One signal instance of Obadiah's substantial piety is here recorded. Jezebel had endeavoured to extirpate from the land every prophet of Jehovah, and had already caused many of them to be slain. On this perilous occasion Obadiah was not inactive, but his efforts were employed in the rescue of as many men of the Lord's prophets as possible, and he saved a hundred of them from the iron gripe of Jezebel. He "hid them by fifties in a cave, and fed them with bread and water." The hazard or expense of his undertaking proved no obstacle with him; his love of the brethren constrained him. And does not our blessed Saviour say, "By this shall all men know that ye are my disciples?" Go, then, brethren, and do likewise, whenever it is necessary. The prince of this world, who was a murderer from the beginning, is still awake, and is exciting, in various places, rancorous opposition to the truth of the gospel. Spiritual wickedness is in many high places, as well as in many humble dwellings. Many a preacher may ere long be forced to resign his pulpit, many a teacher his chair, many a mechanic his employment, and many a servant his situation, because he is a true believer in Christ, and a sincere follower of his example. Therefore, forsake not the assembling of yourselves together, ye children of God, for mutual edification and succour. Remember Obadiah. If God continues to spare us, whatever blessings of his goodness we enjoy, let them be shared by our distressed brethren, for they are fellow-heirs with us of our Redeemer's kingdom.

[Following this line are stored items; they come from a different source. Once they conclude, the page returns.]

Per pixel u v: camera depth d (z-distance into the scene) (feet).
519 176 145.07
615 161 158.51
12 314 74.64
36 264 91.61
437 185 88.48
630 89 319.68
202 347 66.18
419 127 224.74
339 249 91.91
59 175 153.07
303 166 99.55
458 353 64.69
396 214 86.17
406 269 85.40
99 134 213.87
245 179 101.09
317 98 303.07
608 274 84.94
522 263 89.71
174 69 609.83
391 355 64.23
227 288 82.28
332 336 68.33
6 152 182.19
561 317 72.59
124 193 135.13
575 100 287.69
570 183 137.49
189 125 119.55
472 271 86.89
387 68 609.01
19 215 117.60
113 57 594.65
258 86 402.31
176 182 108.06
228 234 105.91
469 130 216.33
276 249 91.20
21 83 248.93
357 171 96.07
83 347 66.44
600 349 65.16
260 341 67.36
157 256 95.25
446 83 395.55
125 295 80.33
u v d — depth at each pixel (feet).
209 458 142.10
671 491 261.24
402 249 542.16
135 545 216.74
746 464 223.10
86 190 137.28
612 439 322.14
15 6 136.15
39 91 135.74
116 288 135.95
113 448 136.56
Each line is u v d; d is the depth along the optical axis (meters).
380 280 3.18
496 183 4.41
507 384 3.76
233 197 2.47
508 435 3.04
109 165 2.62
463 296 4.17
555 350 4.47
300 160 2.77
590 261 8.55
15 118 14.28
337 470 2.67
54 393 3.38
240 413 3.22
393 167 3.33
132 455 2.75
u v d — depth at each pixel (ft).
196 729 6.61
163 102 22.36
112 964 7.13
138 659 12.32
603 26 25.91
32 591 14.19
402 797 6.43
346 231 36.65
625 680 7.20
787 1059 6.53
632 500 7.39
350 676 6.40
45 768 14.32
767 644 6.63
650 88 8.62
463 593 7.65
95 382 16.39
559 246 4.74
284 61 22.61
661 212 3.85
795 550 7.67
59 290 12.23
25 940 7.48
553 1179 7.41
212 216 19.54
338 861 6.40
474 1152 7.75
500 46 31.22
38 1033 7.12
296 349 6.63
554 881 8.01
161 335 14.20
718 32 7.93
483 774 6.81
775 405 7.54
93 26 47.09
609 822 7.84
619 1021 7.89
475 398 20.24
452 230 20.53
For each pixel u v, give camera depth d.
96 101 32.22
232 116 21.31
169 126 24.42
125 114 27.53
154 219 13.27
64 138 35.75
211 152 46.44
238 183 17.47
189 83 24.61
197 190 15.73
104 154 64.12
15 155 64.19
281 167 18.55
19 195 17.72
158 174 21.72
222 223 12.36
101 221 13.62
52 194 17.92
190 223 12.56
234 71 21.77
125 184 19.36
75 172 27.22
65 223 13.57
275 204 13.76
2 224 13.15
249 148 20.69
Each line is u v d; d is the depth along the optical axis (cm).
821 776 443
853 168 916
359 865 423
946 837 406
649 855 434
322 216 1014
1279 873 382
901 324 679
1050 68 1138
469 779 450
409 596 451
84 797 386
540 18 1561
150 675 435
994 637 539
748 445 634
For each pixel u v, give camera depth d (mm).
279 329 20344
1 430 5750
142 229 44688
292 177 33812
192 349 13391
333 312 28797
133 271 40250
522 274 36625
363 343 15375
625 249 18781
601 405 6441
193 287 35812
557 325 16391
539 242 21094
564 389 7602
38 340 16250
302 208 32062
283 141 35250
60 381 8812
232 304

We return to the narrative. "And Ahab called Obadiah," and commissioned him upon a business to be executed in concert with himself. How extraordinary, that a man like Obadiah should be in such favour with a wicked man, and with an Ahab! for it could not have been unknown to the king, or to his court, that Obadiah "feared Jehovah greatly." And this Scripture testimony concerning him is utterly irreconcilable with the supposition that he could dissemble either with the tyrant himself, or with any one else. We can therefore only account for this by supposing that his integrity, activity, and firmness, were things Divinely overruled to restrain the most arrogant and rancorous foes and scoffers within the bounds of a certain respect and reverence. Ahab probably had discernment enough to perceive that, among all his courtiers, there was no other equal to Obadiah; and those courtiers too might have been conscious that there was no one of themselves in whom such confidence could be placed, as in this israelite of the ancient school; and though the king

might laugh at his religion, he felt that he could not do without him. And is there not something in every true christian that exhorts at least a tacit acknowledgment from the bitterest enemies ; a "light" to which, though it "doth make manifest" their darkness, they are unable to refuse a portion of their esteem and admiration? Yea, it has often happened that eminently pious men have been singularly honoured for their conduct by those who could not understand its principles, and whose own lives were often directly contrary to them.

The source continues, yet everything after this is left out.